Having others constantly telling you your gifted you should write is a good start but believing in yourself is another.
Over the years I have gained the confidence I need to move forward to my chosen career goal. I have found it to be a marathon. This morning I watched an adventure sports edition showing a runner who ran the distance of the pony express. It was quite a run of endurance, planning, training, skill and most of all support. I am fortunate to have someone that supports me, criticizes me and tells me the truth whether I want to hear it or not.
There are times he and I hash it out, not agreeing with a scenes outcome. All the while I'm thinking to myself I am the writer. I am the one in charge of these characters lives. I control them, their thoughts, the things they feel, those who I choose to let them interact with. Everything about them I control. I can do what ever I want to do. Then I settle my pride, taking the time to think on the things my supporter has told me. Soon I realized he was right. This scene did need some twitching and who was I to think the audience could read my mind to know what I would be saying next.

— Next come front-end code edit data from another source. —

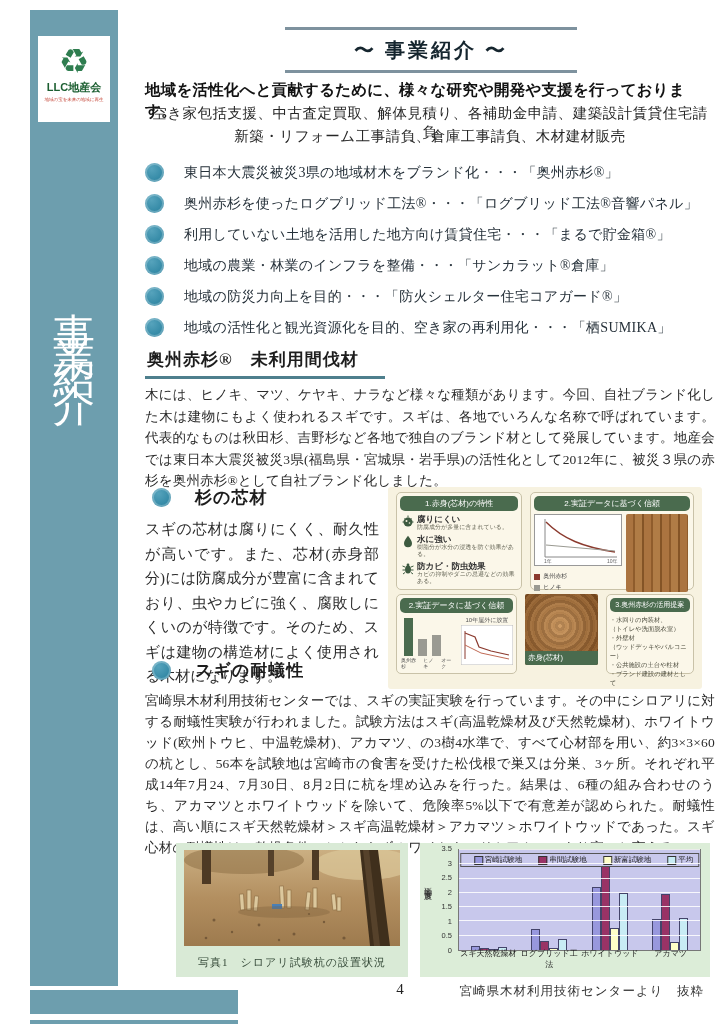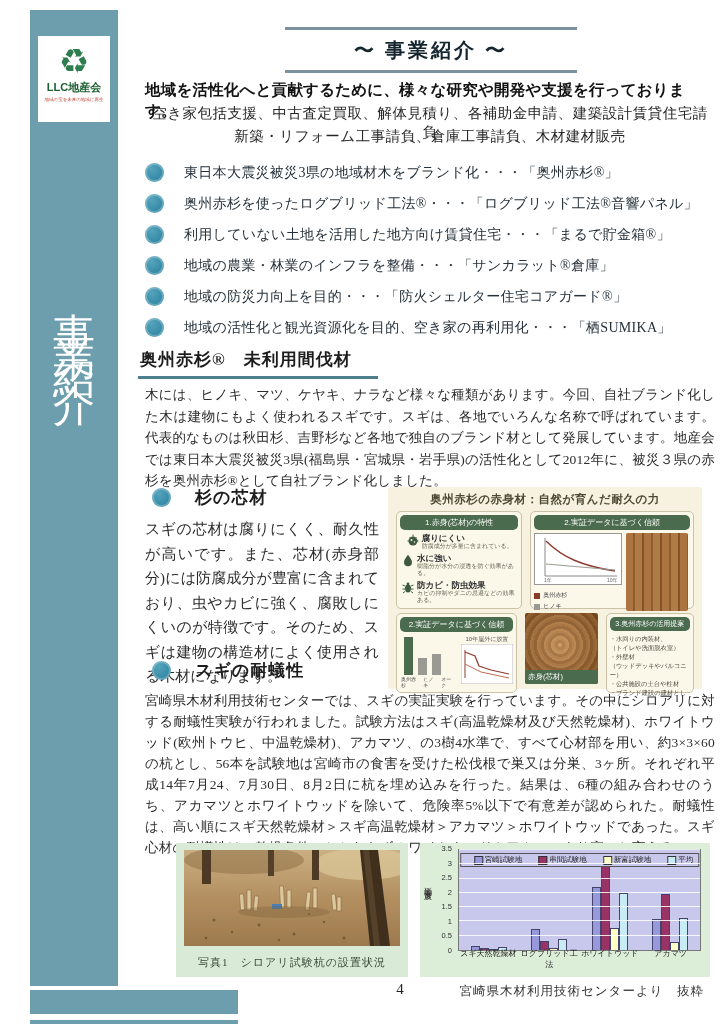--- a/index.html
+++ b/index.html
@@ -47,7 +47,7 @@
   .biz-text{font-size:14px;color:#26313a;letter-spacing:0.3px;padding-top:1px;}
 
   
-  .sec-head{left:138px;top:348px;font-size:17px;font-weight:bold;color:#1d1d1d;
+  .sec-head{left:145px;top:348px;font-size:17px;font-weight:bold;color:#1d1d1d;
     border-bottom:3px solid #4E7F8D;padding:0 26px 5px 2px;letter-spacing:1px;}
   .para{left:145px;width:570px;font-size:13.5px;line-height:21.5px;color:#2b2b2b;text-align:justify;letter-spacing:0.2px;}
   .sub-head-row{display:flex;align-items:center;}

I learned over time that in reality I have some control over what I write and my supporter has a piece of the control. Overall it's my character's after all that control where the story is going. Once I write they seem to have a mind of their own. I plan the story to go one way but the character has it going somewhere else. Scenes I have planned slip into the distance and I wonder will they be in there at all.
In the years I have been so fortunate to have the information I need, for my writing career, at my fingertips. Strong information that has lead me forward. I have learned from my mistakes and am still learning.
I look at the books sitting on the shelves when ever I see them in a store or library. On the coffee table of someones home I am visiting. The television commercials that pass by my eyes. All of these are inspiration to keep going. I know one day I will see my work on the shelf too.
I'm not looking for fame and fortune. I don't want to see my name in lights and I'm afraid of the change of life that happens when ever you reach a point of having a fan base. I simply enjoy the gift to write. I picture myself sitting on a dock, in my recliner outdoor chair, writing away while hearing the wildlife around me. The fish jumping out of the water and making the ripples we all liked to watch when we were kids. I hear the noise of the city behind me but try to tune that out.
This is all so nice and cozy. A dream as strong as the white picket fence we all grew up believing we would have some day. The truth is, I envy the writers that can sit for hours typing away. The characters swallowing their strength as the day goes by. I struggle to concentrate long enough to keep up with my writing. My mind so full of scenes just waiting to explode onto the paper lying in front of me.
For now a page written is an accomplishment for me but one that is frowned upon by others. I can hear the thoughts 'A page, thats all? You will never finish your novel, your e-book or your script.' Inside the books are there, the characters are roaring to go and the endless plots go on and on. My mind is like a fine piece of machinery able to do several things at once. I think of my mind like the copy machine at the local office supply store. It has all the paper. It can accomplish many deeds when instructed to do so. It sits waiting for the instruction to come. Print this page, both sides of the paper, black and white ink, staple it and put three holes in it. My mind is as that copy machine, so many things to do and have the talent to do them.
Trying to sit down to write some days is such a fight. It seems to contradict itself in that I love to write but when it comes to doing the writing I have to force myself at times. I am still very proud. While others are saying "When is she ever going to finish this?" or "I'll believe it when I see it in print.", I'm busy saying to myself, 'You did it, you have come a little farther.'
It's a struggle but I am finding myself more motivated everyday. I see myself being able to be the writer who can sit and type away for hours and making the deadline. I can see a bright future and I am proud of what I have been accomplishing. When an inventor has an invention, he/she can see it in the mind long before the work is put into making it happen. Planning is involved, then the layout, piece by piece it comes together while the skeptics walk by mocking and laughing saying, "That thing will never work."
I may be off to a slow start but I am working everyday. The plans are layed out and piece by piece my writing is flowing. I can be mocked or unbelieved, it's okay with me now because I know I have the finished work and when it sits before the mocker on a shelf before their eyes I will hear them say, "Wow, she actually did it."
I have a long way to go and my writing has gone way past being only a dream. It's a reality. It's my life. I am so very proud I have taken the steps necessary to move on. I have come a long way. I can finish what I started. I am walking away with a smile on my face.